I am new in the NLP domain, but my current research needs some text parsing (or called keyword extraction) from URL addresses, e.g. a fake URL,
http://ads.goole.com/appid/heads
Two constraints are put on my parsing,
The first "ads" and last "heads" should be distinct because "ads" in the "heads" means more suffix rather than an advertisement.
The "appid" can be parsed into two parts; that is 'app' and 'id', both taking semantic meanings on the Internet.
I have tried the Stanford NLP toolkit and Google search engine. The former tries to classify each word in a grammar meaning which is under my expectation. The Google engine shows more smartness about "appid" which gives me suggestions about "app id".
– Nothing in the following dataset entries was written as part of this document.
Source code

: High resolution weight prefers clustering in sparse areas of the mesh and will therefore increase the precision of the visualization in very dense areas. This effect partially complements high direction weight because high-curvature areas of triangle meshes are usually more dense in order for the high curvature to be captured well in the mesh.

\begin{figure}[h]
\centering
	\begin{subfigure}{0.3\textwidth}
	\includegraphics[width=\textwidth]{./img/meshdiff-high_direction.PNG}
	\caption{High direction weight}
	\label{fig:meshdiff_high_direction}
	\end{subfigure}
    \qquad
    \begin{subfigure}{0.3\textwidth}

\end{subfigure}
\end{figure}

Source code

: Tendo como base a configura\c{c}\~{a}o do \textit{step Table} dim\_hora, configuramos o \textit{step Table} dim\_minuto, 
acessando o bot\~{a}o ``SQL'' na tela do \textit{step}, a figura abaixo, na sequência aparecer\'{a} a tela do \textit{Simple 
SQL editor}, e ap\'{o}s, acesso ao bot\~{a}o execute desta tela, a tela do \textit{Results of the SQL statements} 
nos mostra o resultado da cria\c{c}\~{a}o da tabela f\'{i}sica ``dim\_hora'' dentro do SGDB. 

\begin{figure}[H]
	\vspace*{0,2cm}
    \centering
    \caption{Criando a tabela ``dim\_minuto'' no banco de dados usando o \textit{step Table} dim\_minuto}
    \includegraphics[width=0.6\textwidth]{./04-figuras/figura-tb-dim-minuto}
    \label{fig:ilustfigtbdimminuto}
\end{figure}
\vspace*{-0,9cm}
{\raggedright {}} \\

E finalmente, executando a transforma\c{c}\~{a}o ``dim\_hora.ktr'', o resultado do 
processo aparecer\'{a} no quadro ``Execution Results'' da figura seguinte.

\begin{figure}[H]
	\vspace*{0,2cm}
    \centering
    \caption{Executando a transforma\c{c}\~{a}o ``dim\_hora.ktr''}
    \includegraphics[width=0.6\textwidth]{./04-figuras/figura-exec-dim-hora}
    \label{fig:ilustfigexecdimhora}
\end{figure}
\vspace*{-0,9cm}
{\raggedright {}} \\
I can not look over the reference of search history in Google search so that it gives me "app id" because there are many people have searched these words. Can I get some offline line methods to perform similar parsing??
UPDATE:
Please skip the regex suggestions because there is a potentially unknown number of compositions of words like "appid" in even simple URLs.
Thanks,
Jamin
Rather than tokenization, what it sounds like you really want to do is called word segmentation. This is for example a way to make sense of asentencethathasnospaces.
I haven't gone through this entire tutorial, but this should get you started. They even give urls as a potential use case.
http://jeremykun.com/2012/01/15/word-segmentation/